See - another reason to make quinoa the ingredient of the summer of 2012 (copper river salmon is in the running too. LOL)
In this delicious, healthy dish, nutty quinoa is paired with the bright flavors of asparagus and lemon. Feta adds a salty tang. It was quick and easy to prepare making it the perfect side to join the cedar planked salmon I wrote about yesterday.
Lemon Quinoa with Asparagus and Feta
2 cups quinoa
2 tablespoons olive oil
1 shallot, minced
3 pounds asparagus, trimmed and cut into 1-inch pieces
1 teaspoon chopped fresh thyme
8 ounces feta, crumbled
Juice of 1 lemon
Bring 4 cups of water and 1/4 teaspoon salt to a boil in medium saucepan. When the water boils, add the quinoa and stir. Cover and reduce the heat to low. Cook until the quinoa has absorbed all the water, 15-20 minutes. Set aside covered for 10 minutes, then fluff with a fork.
Meanwhile, prep the rest of the ingredients. Heat 1 tablespoon of the olive oil in a large sauté pan over medium-high heat. When it's hot and shimmering, stir in the shallot. Cook, stirring often, until the shallot is light brown, 5-7 minutes.
Add the asparagus and thyme and cook, stirring often, until the asparagus is tender but still bright green, 8-10 minutes. (Add a tablespoon or so of water halfway through cooking to steam the asparagus a little).

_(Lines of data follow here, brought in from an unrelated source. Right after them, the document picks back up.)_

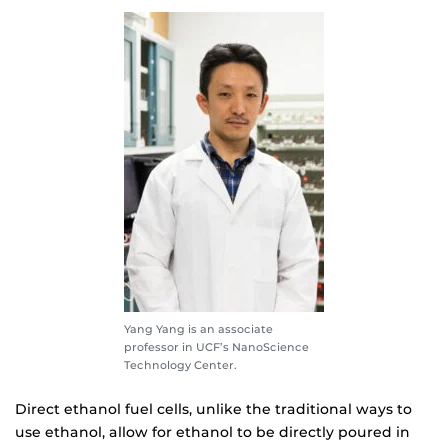
Yang Yang is an associate
professor in UCF’s NanoScience
Technology Center.
Direct ethanol fuel cells, unlike the traditional ways to
use ethanol, allow for ethanol to be directly poured in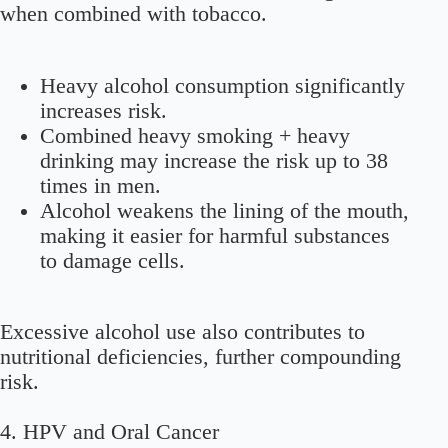
when combined with tobacco.
Heavy alcohol consumption significantly
increases risk.
Combined heavy smoking + heavy
drinking may increase the risk up to 38
times in men.
Alcohol weakens the lining of the mouth,
making it easier for harmful substances
to damage cells.
Excessive alcohol use also contributes to
nutritional deficiencies, further compounding
risk.
4. HPV and Oral Cancer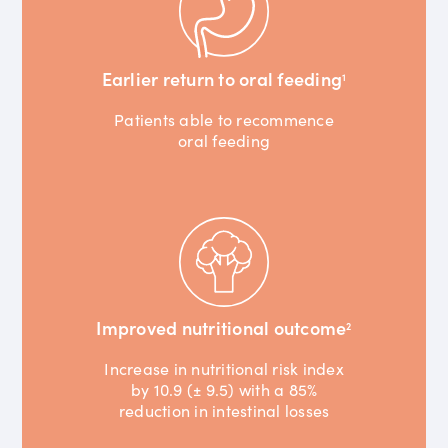
Earlier return to oral feeding
1
Patients able to recommence
oral feeding
Improved nutritional outcome
2
Increase in nutritional risk index
by 10.9 (± 9.5) with a 85%
reduction in intestinal losses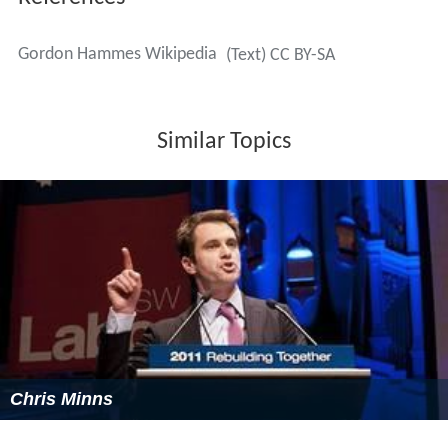
Hammes was editor-in-chief of the
American Chemical S
ociety
journal
Biochemistry
from 1992 until 2003, and
president of the
American Society for Biochemistry and
Molecular Biology
starting in 1994. The Gordon Hammes
ACS Biochemistry Lectureship was established in 2009 in
order to honor significant contributions to the field of
biochemistry.
Scientific contributions
Hammes's research centered on enzyme mechanisms
and enzyme regulation. He has studied numerous
enzymes including pyruvate dehydrogenase and fatty
acid synthase. He has written several books, including
Chemical Kinetics; Principles and Selected Topics (1966)
,
Thermodynamics and Kinetics for the Biological Sciences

When the asparagus is done, remove the pan from the heat. Stir in the quinoa, then the crumbled feta, lemon juice and remaining tablespoon of olive oil. Season to taste with salt and pepper.
I love quinoa - but have gotten out of the habit. Thanks for the reminder. And it is perfect for summer - cooks quickly... Love it with lemon.
Posted by: Katie | June 12, 2012 at 02:13 PM
Excellent. Just made it tonight paired with grilled chicken which we marinated in lemon and thyme to be similar(added a bunch of dried chillies.) Love that you feature recipes with ingredients that are in season locally.
Michele
Posted by: Michele Harrison | June 13, 2012 at 08:51 PM
I agree Katie - anything that cooks quickly is a wonderful thing in the summer.
Glad that you liked it Michelle. One of my goals this year is to feature more local ingredients (when I'm around to go to the market that is).